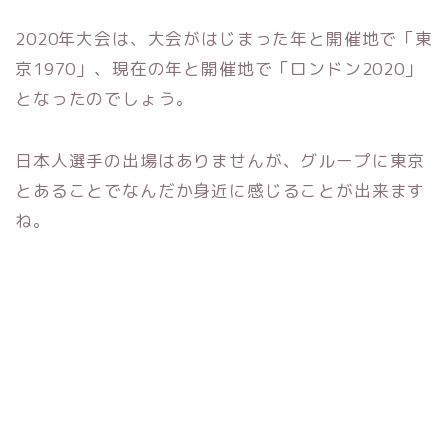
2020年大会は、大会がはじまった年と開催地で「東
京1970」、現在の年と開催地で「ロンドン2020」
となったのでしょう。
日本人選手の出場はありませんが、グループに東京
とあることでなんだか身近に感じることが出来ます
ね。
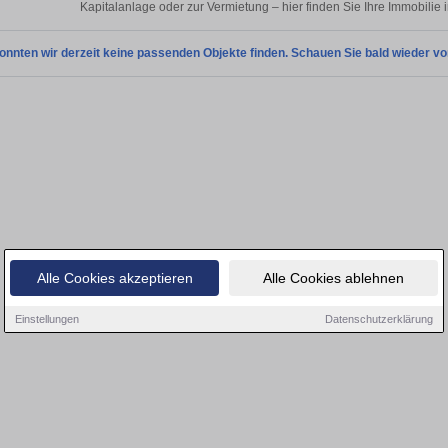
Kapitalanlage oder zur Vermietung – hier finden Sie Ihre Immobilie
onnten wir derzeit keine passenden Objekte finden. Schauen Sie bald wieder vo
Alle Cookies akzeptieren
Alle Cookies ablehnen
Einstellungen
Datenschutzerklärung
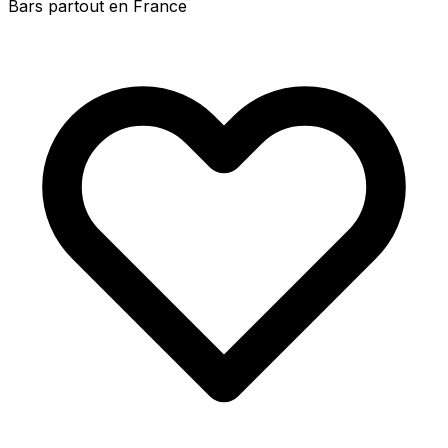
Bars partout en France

### THE TASK
Retype the text from all of the rows above exactly as it appears, keeping each line as shown, and leave the pictures out.

### SOLUTION FOR THIS PROBLEM
2020年大会は、大会がはじまった年と開催地で「東
京1970」、現在の年と開催地で「ロンドン2020」
となったのでしょう。
日本人選手の出場はありませんが、グループに東京
とあることでなんだか身近に感じることが出来ます
ね。
Kapitalanlage oder zur Vermietung – hier finden Sie Ihre Immobilie
onnten wir derzeit keine passenden Objekte finden. Schauen Sie bald wieder vo
Alle Cookies akzeptieren
Alle Cookies ablehnen
Einstellungen
Datenschutzerklärung
Bars partout en France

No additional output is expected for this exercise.